Crying the way a lost child cries.
I don't understand.
No.
No, neither did I.
And that's why I...
I killed him.
You...?
One night...
...we drove out to a place
called Moon Lake Casino.
We danced the Varsouviana.
Suddenly, in the middle of the dance,
the boy I married broke away from me...
...and ran out of the casino.
A few minutes later...
...a shot.
I ran.
All did.
All ran and gathered about
the terrible thing at the edge of the lake.
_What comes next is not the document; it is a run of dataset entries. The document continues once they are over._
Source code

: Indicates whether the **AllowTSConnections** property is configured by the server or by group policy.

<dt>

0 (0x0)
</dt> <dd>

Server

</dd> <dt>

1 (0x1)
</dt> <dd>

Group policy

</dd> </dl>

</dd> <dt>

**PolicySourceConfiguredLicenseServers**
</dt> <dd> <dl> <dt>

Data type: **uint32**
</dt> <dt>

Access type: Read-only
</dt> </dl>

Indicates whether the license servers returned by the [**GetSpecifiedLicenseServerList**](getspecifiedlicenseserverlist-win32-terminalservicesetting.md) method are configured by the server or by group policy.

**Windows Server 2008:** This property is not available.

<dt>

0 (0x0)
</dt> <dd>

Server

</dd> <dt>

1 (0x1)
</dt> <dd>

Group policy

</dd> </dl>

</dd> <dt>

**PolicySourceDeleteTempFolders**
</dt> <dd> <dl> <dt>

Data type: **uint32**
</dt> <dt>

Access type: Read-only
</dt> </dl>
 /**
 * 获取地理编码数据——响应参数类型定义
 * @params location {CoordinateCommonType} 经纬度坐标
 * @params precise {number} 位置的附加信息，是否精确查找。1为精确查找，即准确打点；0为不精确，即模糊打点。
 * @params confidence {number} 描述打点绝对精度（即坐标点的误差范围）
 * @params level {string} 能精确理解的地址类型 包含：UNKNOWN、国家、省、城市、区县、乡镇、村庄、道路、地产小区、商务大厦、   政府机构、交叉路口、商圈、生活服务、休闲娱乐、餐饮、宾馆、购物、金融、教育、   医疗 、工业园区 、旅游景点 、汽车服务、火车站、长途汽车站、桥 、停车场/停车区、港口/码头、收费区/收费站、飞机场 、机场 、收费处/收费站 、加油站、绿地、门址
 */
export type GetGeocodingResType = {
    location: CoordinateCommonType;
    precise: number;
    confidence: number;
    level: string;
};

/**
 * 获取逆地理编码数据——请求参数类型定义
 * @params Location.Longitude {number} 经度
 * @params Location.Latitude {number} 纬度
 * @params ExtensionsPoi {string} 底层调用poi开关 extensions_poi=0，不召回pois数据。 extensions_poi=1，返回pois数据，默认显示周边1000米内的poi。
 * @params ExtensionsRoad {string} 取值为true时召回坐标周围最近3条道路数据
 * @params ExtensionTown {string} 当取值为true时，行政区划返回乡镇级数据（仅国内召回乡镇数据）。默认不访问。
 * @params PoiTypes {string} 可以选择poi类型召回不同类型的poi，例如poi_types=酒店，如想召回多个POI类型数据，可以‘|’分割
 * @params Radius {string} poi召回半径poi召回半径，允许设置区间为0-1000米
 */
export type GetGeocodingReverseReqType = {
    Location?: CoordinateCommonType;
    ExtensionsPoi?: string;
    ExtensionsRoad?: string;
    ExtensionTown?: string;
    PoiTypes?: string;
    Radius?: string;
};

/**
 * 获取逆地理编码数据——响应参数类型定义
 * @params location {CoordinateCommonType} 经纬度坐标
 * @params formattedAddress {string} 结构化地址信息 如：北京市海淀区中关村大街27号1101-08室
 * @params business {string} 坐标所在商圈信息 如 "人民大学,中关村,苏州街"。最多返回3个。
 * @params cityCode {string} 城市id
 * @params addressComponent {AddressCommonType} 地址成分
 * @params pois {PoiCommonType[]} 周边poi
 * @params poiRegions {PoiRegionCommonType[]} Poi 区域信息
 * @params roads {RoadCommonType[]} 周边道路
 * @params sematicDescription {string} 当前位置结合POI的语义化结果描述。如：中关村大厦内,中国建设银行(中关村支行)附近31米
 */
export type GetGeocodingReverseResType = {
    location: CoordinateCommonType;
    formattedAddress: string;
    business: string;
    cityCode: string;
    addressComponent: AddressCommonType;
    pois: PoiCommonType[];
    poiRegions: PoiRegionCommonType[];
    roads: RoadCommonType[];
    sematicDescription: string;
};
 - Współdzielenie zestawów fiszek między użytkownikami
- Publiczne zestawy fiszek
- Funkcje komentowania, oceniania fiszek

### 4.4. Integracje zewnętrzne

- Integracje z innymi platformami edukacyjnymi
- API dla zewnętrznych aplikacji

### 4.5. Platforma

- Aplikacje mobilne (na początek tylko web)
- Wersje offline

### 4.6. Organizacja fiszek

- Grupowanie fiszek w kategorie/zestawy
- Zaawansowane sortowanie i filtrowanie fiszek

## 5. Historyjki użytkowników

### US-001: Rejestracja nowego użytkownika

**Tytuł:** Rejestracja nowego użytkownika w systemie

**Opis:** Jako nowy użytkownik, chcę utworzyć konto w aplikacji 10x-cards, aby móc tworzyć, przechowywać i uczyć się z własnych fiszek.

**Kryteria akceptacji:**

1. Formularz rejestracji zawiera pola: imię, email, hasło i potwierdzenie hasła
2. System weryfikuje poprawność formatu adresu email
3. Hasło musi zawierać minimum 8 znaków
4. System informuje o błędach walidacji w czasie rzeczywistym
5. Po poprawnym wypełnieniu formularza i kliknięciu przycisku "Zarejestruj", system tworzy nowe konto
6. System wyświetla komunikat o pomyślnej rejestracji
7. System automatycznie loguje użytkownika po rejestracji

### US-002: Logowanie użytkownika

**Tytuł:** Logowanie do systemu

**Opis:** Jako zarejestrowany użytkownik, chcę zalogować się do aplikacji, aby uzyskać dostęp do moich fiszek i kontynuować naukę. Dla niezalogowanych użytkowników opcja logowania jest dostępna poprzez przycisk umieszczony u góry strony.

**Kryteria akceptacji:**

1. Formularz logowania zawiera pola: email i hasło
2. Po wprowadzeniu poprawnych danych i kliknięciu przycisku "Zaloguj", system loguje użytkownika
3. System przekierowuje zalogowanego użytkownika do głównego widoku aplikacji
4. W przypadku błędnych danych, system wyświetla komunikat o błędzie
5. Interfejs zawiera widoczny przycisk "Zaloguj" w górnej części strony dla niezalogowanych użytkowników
He'd stuck a revolver into his mouth...
...and fired.
It was because...
...on the dance floor...
...unable to stop myself, I'd said:
"You're weak.
I've lost respect for you.
I despise you."
And then...
...the searchlight
which had been turned on the world...
...was turned off again.
And never...
...for one moment since,
has there been any light stronger than...
Than this...
...yellow lantern.
You need somebody.
And I need somebody too.
Could it be you and me, Blanche?
Oh.
Sometimes...
...there's God...
...so quickly.
- You wanna mess with me,
sonny boy, come on!
All right, turn him loose!
You're gonna kill who? You don't even
know when you're getting wised up.
You don't have to wise me up!
Come on, here. Come on,
get to work here. We gotta get going.
We got some bucks
to make around here.
but hurry it up.
She's been in my house
five months and her time is up.
It's only a paper moon
Sailing over a cardboard sea
But it wouldn't be make-believe
If you believed in me
It's a Barnum and Bailey world
Just as phony as it...
Oh, hello, Stanley.
But it wouldn't be make-believe
If you believed in me
Some canary bird.
All right.
Please tell me quietly just what you think
you found out about my sister.
You know your sister Blanche
is no lily, don't you?
What have you heard,
and who from?
You should know the line
that she's been feeding to Mitch.
Our supply man at the plant's
been going through Auriol for years.